10. Affirmative Action Planning and Equal Employment Opportunity (4)
Corporate management compliance evaluations are designed to help mitigate the glass ceiling effect. This is where qualified women, minorities and the disabled are prevented from getting senior level executive positions by what we see as an invisible barrier. Corporate management compliance evaluation focuses on the employer’s efforts to ensure opportunities exist at all levels of the organization and whether a fair selection process exists whenever an employee is considered. Organizations that are not required to develop and implement affirmative action plans can voluntarily implement their own plans.
However, for a voluntary program to be credible, it needs to be developed along the same lines as a mandated plan. There will always be fairness issue and to deal with, especially considered the equal employment opportunity efforts. And affirmative action plans don’t cover every possible minority, but companies focused on fairness and equal opportunity are growing in number every day. Some people view efforts to create equal opportunities as reverse discrimination, and it’s often difficult to show a reverse discrimination in employment decisions, especially since the courts have long held temporary preference to protected classes is allowed under the law. Looking at the quota system is another area which is especially controversial. A quota involves hiring and promoting a set number of people based on their inclusion in a protected class.
Under a quota system, the number of new hires and promotions must be met at all cost. The Supreme Court of US has ruled that quota systems are not allowed under the law. Merit hiring is just that hiring is strictly based on the individual’s merits. Bona fide occupational qualifications are considered. A major and sometimes deciding factor in some hiring decisions, as discussed previously, is if bona fide occupational qualifications exist, such as hiring a thin, young, attractive woman to model basing suits targeting other demographics, then discrimination is allowed.
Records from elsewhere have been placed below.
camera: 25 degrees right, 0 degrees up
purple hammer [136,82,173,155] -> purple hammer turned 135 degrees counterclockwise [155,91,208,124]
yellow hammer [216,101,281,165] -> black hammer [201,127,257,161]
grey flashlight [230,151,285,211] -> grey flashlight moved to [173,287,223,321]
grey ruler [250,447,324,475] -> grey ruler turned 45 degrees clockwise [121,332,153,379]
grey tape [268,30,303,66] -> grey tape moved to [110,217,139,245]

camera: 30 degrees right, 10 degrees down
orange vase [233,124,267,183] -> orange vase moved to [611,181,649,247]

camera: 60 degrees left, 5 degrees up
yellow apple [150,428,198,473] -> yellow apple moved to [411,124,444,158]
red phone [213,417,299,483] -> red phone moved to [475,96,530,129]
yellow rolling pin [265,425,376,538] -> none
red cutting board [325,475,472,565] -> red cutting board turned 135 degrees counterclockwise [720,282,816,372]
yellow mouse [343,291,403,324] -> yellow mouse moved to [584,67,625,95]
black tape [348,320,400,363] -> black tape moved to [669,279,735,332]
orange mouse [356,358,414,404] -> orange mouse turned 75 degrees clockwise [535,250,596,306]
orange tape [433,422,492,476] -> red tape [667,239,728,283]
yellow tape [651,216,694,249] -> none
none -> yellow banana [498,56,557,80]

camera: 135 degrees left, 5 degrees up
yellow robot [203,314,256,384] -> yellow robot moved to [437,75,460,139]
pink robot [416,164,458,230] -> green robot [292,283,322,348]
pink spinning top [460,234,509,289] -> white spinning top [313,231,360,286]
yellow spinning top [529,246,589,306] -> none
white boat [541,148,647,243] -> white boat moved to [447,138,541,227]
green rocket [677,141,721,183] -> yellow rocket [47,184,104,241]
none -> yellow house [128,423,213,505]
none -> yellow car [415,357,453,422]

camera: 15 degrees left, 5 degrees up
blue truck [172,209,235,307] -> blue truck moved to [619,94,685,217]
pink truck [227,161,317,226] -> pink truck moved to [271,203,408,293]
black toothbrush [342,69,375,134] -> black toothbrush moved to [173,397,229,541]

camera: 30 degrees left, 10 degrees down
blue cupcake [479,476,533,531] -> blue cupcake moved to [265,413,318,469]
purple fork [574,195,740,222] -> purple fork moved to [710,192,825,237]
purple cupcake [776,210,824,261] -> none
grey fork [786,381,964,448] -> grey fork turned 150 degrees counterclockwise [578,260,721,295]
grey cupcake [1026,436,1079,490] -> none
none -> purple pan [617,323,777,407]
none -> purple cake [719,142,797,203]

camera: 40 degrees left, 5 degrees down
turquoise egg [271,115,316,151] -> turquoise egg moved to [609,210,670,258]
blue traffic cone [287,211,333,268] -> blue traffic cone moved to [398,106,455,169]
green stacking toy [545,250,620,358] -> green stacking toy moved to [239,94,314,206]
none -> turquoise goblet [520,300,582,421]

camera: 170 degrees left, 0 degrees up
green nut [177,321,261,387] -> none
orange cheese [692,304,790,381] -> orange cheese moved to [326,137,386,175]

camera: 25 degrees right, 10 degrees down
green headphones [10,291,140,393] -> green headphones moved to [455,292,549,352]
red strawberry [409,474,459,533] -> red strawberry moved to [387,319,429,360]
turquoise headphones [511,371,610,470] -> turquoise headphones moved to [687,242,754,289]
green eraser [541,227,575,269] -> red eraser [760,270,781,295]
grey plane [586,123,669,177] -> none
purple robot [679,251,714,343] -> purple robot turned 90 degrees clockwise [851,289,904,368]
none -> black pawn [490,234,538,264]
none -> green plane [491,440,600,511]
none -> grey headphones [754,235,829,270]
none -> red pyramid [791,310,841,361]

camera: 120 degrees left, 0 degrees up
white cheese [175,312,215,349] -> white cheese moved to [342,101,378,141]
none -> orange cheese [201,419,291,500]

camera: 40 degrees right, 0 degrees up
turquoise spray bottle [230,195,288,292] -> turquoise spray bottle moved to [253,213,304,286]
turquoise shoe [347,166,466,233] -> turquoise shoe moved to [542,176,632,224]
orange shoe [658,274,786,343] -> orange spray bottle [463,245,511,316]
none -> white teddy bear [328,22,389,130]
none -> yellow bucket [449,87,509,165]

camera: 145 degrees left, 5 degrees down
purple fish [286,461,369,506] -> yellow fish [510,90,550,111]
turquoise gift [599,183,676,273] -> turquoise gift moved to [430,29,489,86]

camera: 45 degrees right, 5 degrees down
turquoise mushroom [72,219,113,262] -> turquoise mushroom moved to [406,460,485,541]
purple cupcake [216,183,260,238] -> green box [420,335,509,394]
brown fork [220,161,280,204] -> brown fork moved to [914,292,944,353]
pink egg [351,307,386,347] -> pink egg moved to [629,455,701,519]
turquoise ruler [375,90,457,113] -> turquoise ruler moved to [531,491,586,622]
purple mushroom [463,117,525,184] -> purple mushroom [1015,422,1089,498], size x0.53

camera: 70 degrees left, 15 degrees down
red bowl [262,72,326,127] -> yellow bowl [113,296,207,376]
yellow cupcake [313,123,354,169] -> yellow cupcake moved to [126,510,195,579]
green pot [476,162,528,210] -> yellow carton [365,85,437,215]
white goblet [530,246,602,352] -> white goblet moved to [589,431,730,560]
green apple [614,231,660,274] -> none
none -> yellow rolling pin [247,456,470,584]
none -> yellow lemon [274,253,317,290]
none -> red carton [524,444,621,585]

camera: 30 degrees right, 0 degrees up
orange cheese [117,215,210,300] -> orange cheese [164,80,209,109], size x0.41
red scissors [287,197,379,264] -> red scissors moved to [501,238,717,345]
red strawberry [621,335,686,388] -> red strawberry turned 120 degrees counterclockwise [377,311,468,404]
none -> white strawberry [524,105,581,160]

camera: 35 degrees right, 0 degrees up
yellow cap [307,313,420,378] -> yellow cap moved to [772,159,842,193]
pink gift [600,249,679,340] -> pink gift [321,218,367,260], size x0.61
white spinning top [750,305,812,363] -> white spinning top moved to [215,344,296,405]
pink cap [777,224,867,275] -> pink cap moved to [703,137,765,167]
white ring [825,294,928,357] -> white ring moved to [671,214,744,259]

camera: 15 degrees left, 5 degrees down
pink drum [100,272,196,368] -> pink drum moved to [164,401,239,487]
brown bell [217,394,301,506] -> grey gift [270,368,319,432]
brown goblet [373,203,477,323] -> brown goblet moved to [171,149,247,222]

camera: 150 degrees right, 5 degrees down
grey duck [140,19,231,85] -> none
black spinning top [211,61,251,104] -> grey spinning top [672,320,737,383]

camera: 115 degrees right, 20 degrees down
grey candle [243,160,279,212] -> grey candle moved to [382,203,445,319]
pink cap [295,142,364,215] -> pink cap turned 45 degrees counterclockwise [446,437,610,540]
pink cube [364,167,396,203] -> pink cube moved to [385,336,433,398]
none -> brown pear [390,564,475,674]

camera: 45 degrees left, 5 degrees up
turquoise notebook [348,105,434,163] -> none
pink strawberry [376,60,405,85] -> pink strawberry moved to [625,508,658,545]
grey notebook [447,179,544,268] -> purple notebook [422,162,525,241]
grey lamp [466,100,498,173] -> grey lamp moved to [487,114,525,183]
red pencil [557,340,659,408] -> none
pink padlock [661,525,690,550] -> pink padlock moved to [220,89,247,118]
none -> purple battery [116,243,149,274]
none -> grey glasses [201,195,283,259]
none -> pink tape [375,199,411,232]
Even the best employers would be challenged on their employment practices from time to time, so employers often carry employment practices. Liability Insurance employment practices liability insurance cover businesses against claims by employees if the rights have been violated. Policies cover legal costs whether the company wins or loses. However, policies usually do not cover punitive damages or civil and or criminal penalties and liabilities covered by other insurances, such as workers compensation, are not covered. It is important to remember that employers may have a duty to notify the insurance company immediately when they receive any indication of a potential issue, even if no claim has been filed. If not, the insurance may not cover the incident. You.